:: Requirements ::
Reproduce every text line of the items below without any change, and leave the pictures out of your output.

:: Record list ::

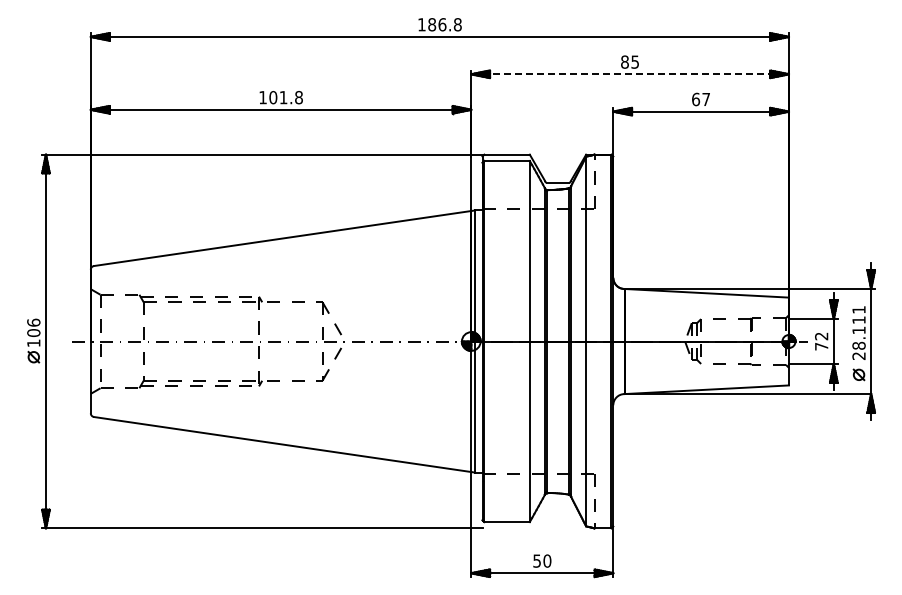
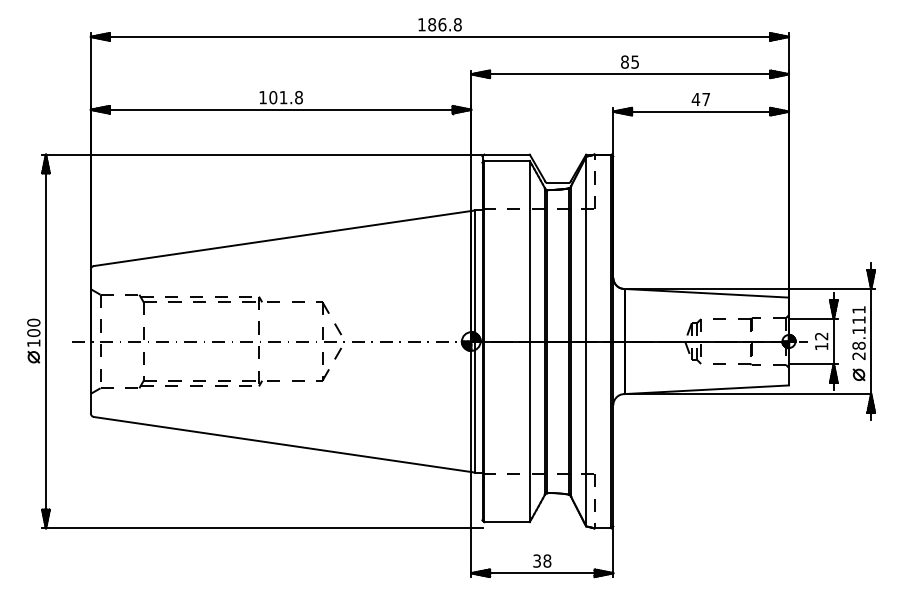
line at (630, 74): dashed -> solid
text at (695, 99): 67 -> 47
text at (33, 322): 106 -> 100
text at (821, 346): 72 -> 12
text at (542, 560): 50 -> 38
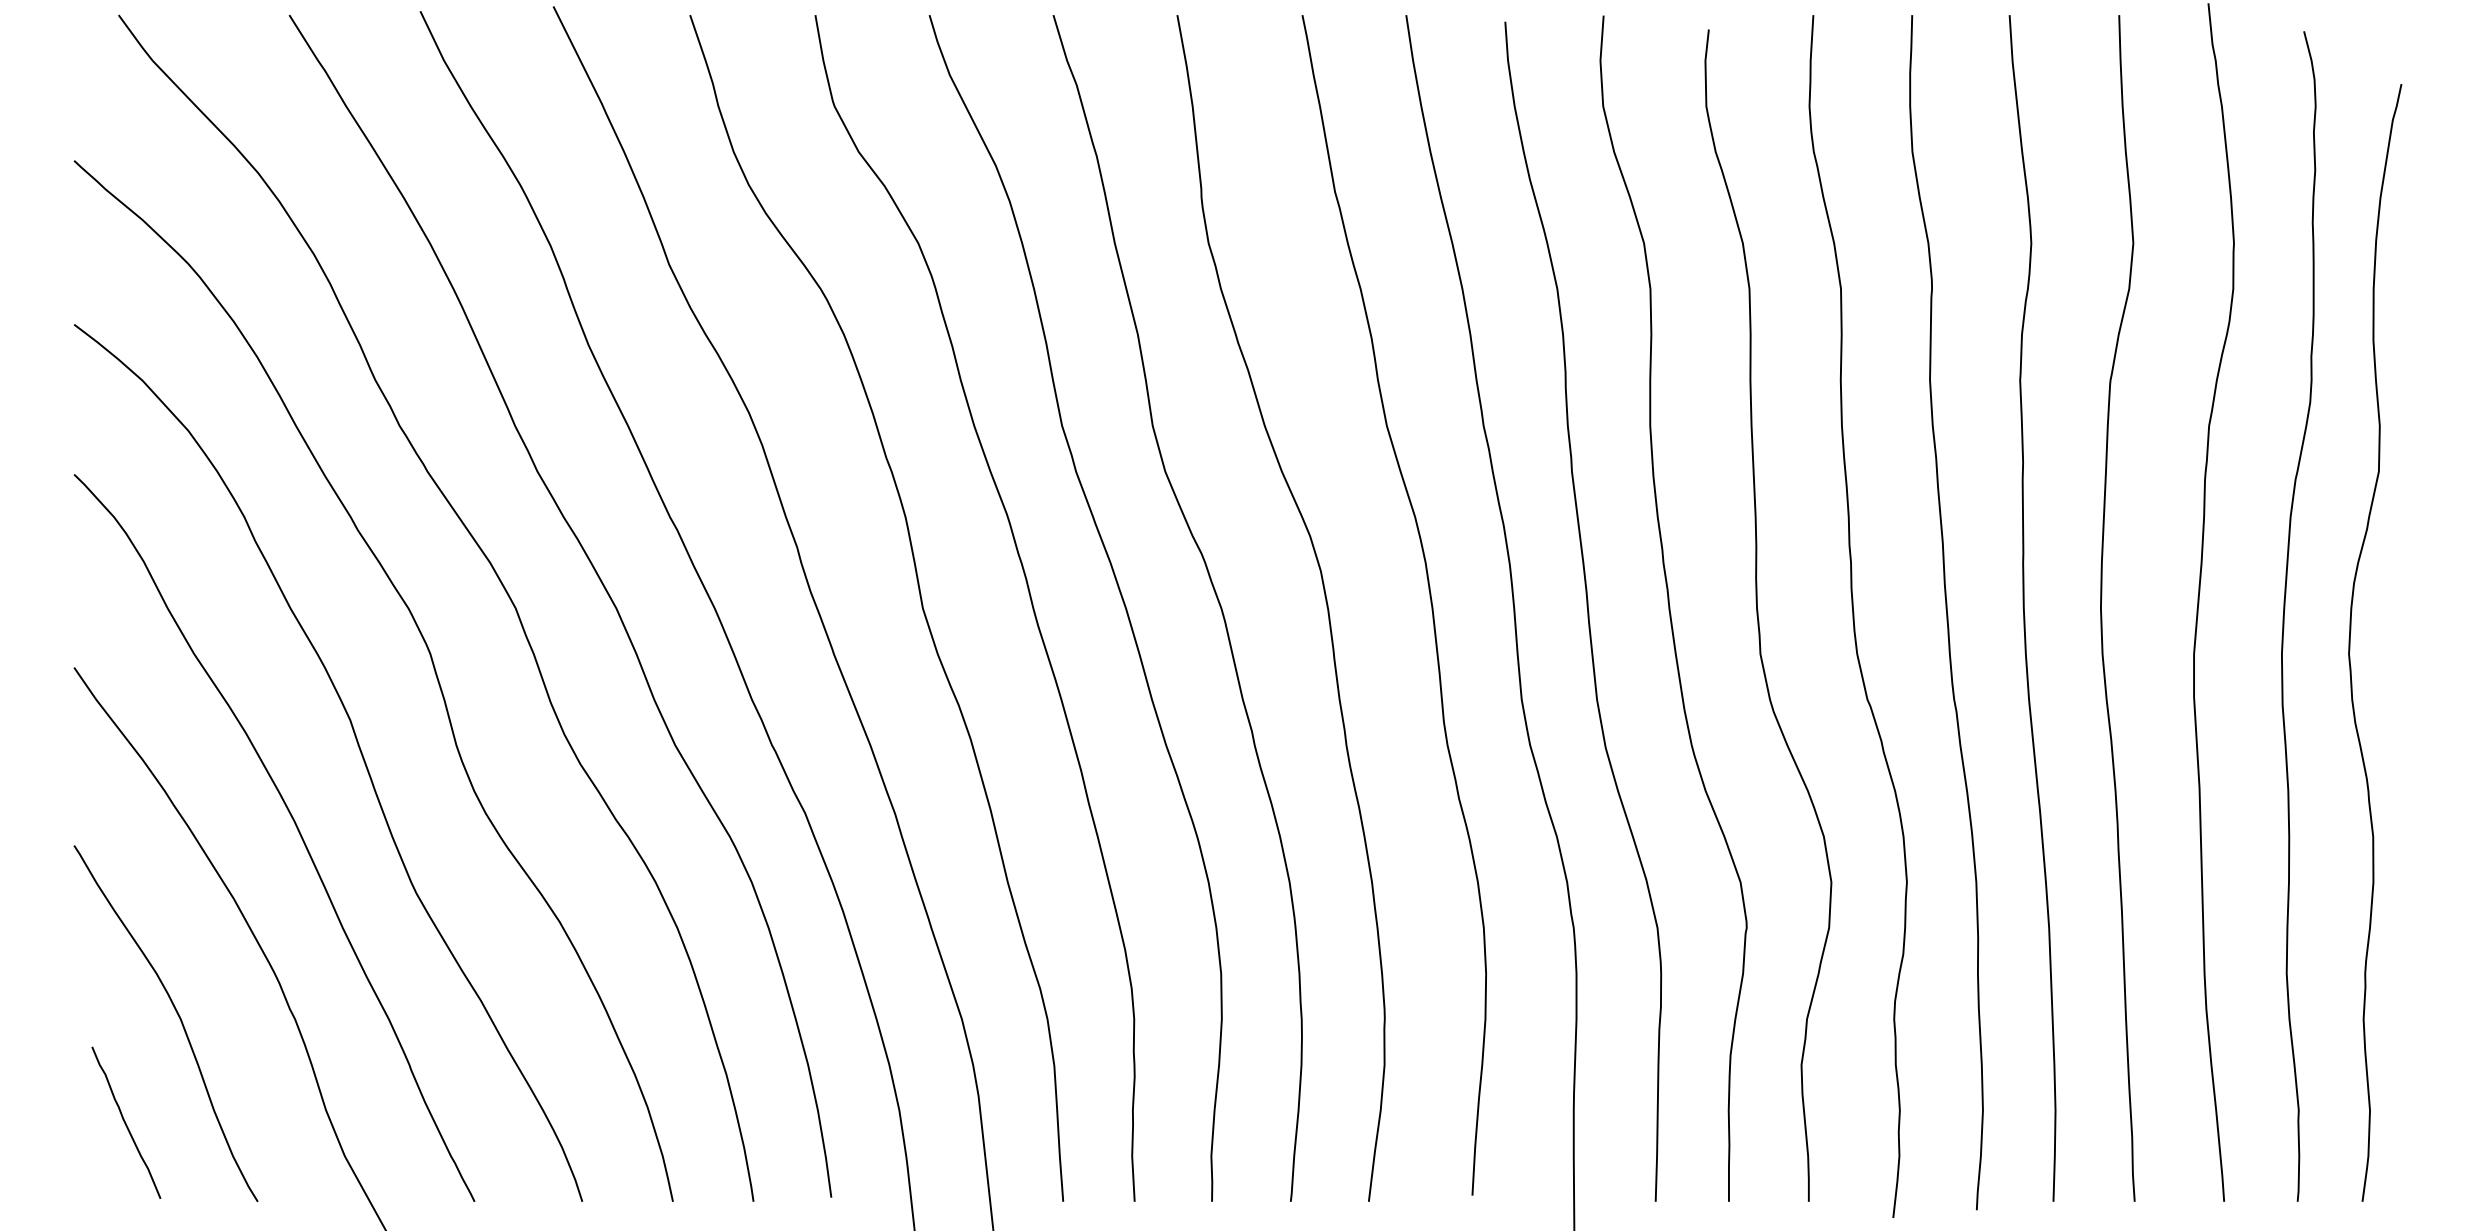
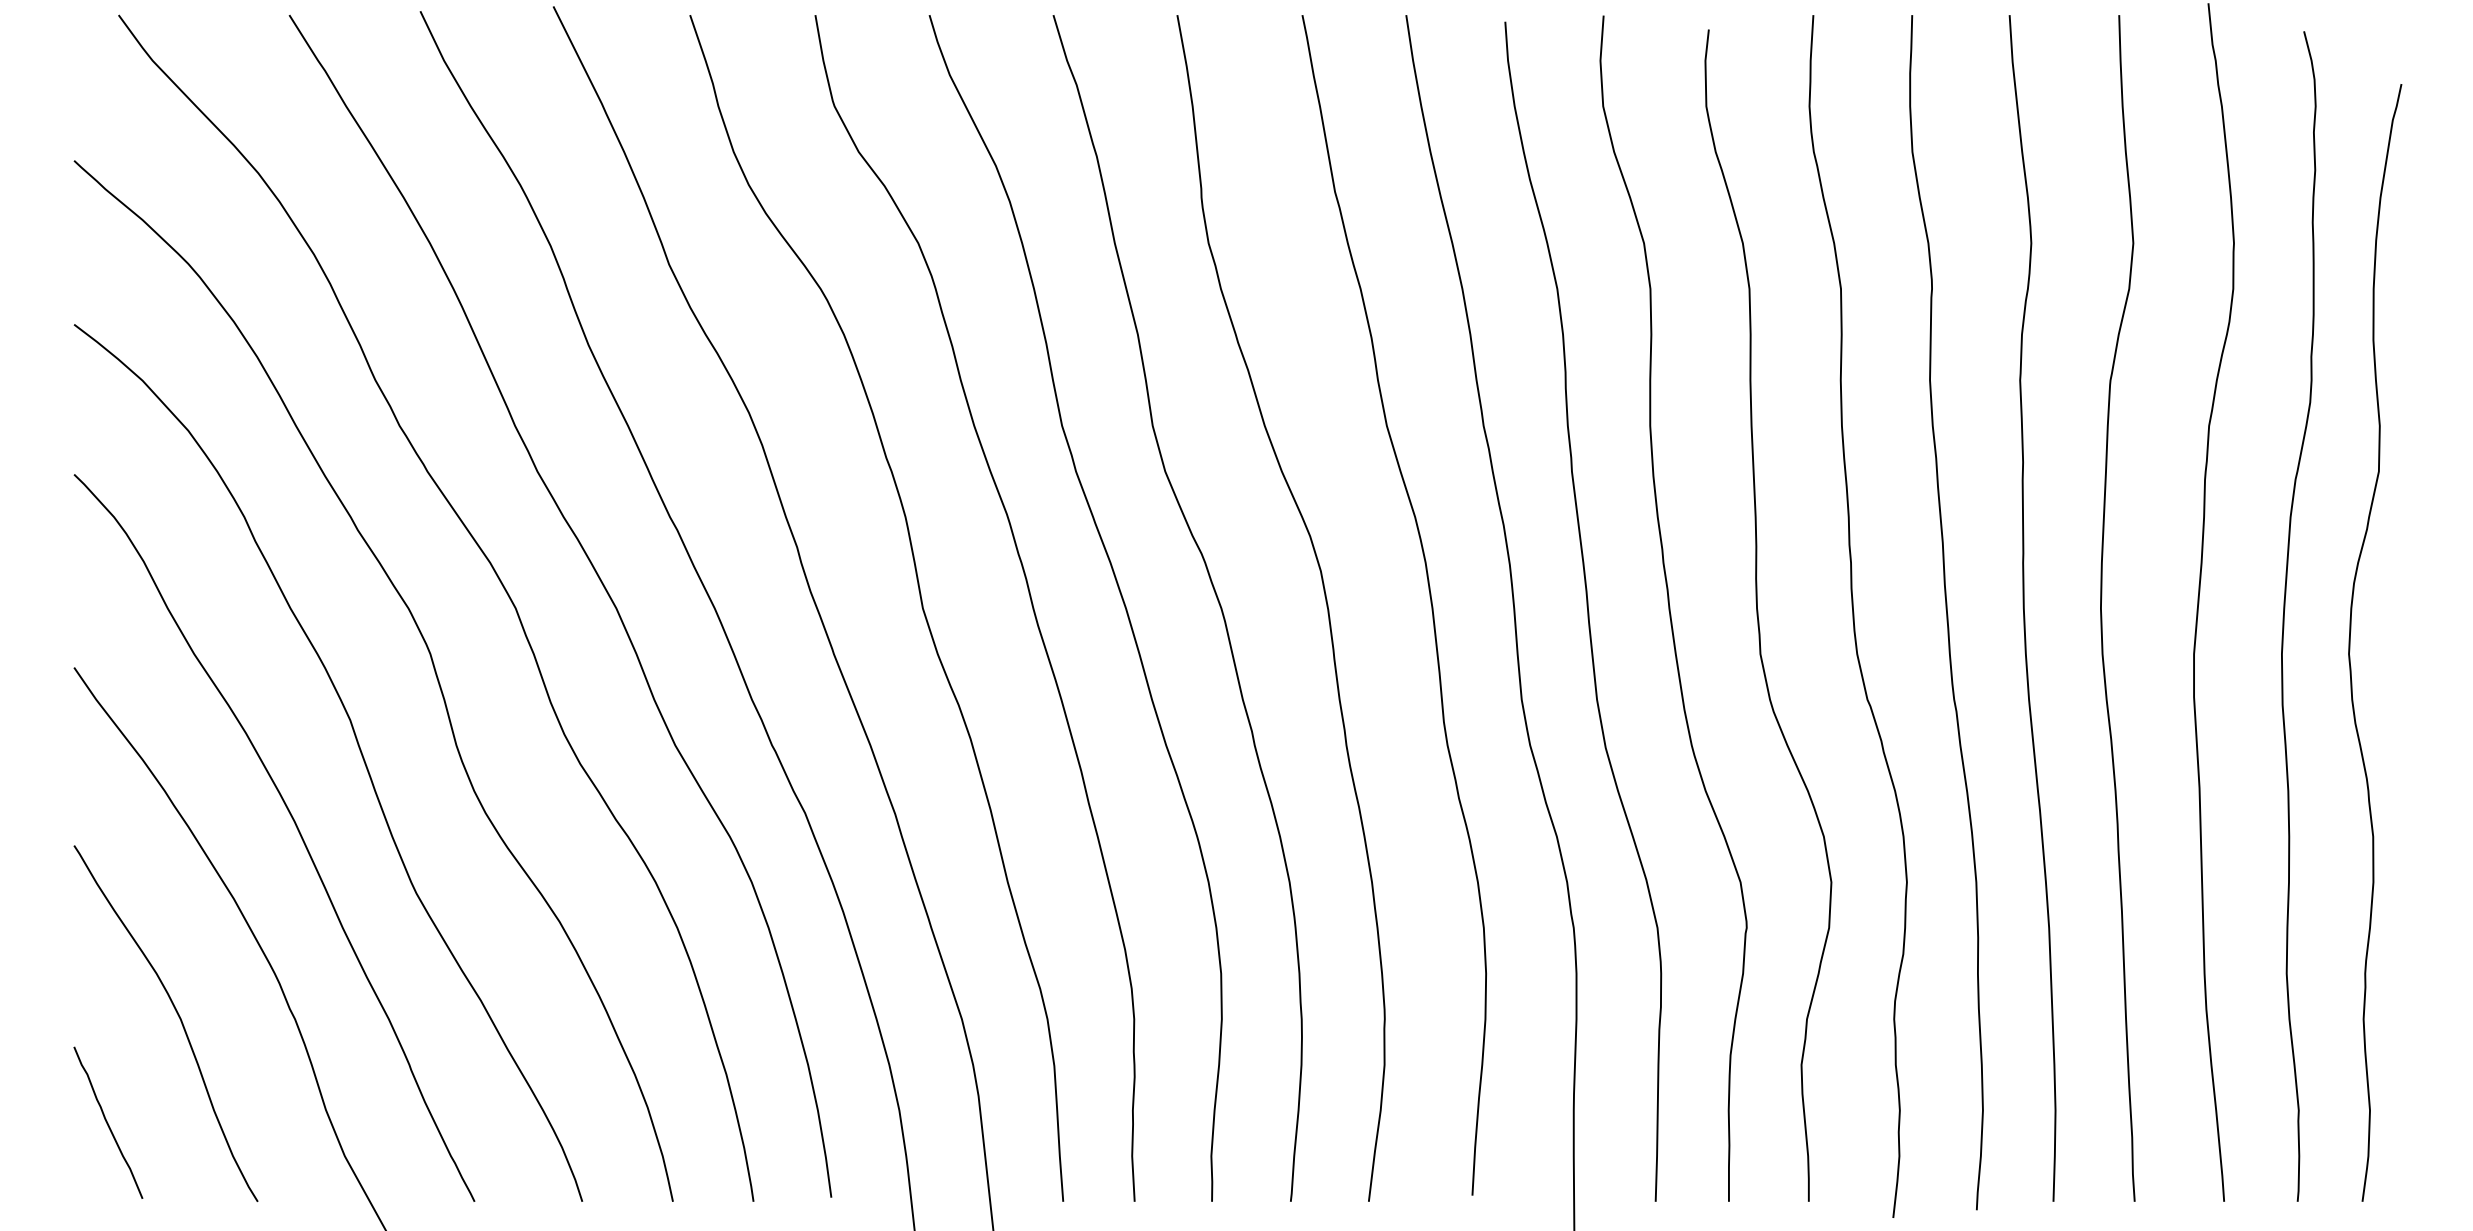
curve at (125, 1122) position: (125, 1122) -> (107, 1122)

:: Completed task ::
line at (630, 74): dashed -> solid
text at (695, 99): 67 -> 47
text at (33, 322): 106 -> 100
text at (821, 346): 72 -> 12
text at (542, 560): 50 -> 38
curve at (125, 1122) position: (125, 1122) -> (107, 1122)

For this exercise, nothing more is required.